What is an ellipse?

Geometry defines an ellipse as the path described by a moving point, when the sum of its distances from two fixed points remains constant. Each of these fixed points is called a focus (plural focii). The diagram below explains it a bit more simply. As the point P moves, it traces out the orange line. At all positions of P, the sum of the distances a and b will always be constant.

a + b = constant

The ellipse was first studied by a Greek mathematician named Menaechmus (around 380 BC) who was said to have been the tutor of Alexander the Great.

In 1605 the astronomer Johannes Kepler famously demonstrated that the planets in our solar system move in ellipses with the sun at one focus. In fact, it was Kepler who first coined the word ‘focus’ in this context.

How to draw an ellipse

Some people may remember, from their school days, drawing an ellipse with a pencil, two thumbtacks and a loop of string. Place two thumbtacks a short distance apart into a piece of stiff paper or cardboard. Loop the string around the thumbtacks and, with the pencil always held tightly outwards against the string, draw a closed curve. The curve you have drawn is an ellipse. Each thumbtack is one of the focii of the ellipse.

Reflective properties of an ellipse

Any ray passing through one focus of an ellipse will will reflect off of the ellipse and pass through the other focus.

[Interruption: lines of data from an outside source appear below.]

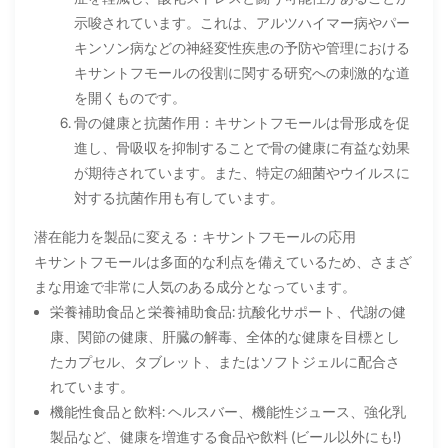
示唆されています。これは、アルツハイマー病やパー
キンソン病などの神経変性疾患の予防や管理における
キサントフモールの役割に関する研究への刺激的な道
を開くものです。
骨の健康と抗菌作用：キサントフモールは骨形成を促
進し、骨吸収を抑制することで骨の健康に有益な効果
が期待されています。また、特定の細菌やウイルスに
対する抗菌作用も有しています。
潜在能力を製品に変える：キサントフモールの応用
キサントフモールは多面的な利点を備えているため、さまざ
まな用途で非常に人気のある成分となっています。
栄養補助食品と栄養補助食品: 抗酸化サポート、代謝の健
康、関節の健康、肝臓の解毒、全体的な健康を目標とし
たカプセル、タブレット、またはソフトジェルに配合さ
れています。
機能性食品と飲料: ヘルスバー、機能性ジュース、強化乳
製品など、健康を増進する食品や飲料 (ビール以外にも!)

This has practical applications in physics. There are many famous buildings with elliptically shaped ‘whisper galleries’ or ‘whisper chambers’. St. Paul's Cathedral, designed by architect and mathematician Sir Christopher Wren, contains one such whisper gallery. If a person stands in this room at one of the foci and utters even the slightest whisper, another person standing at the other focus can hear it.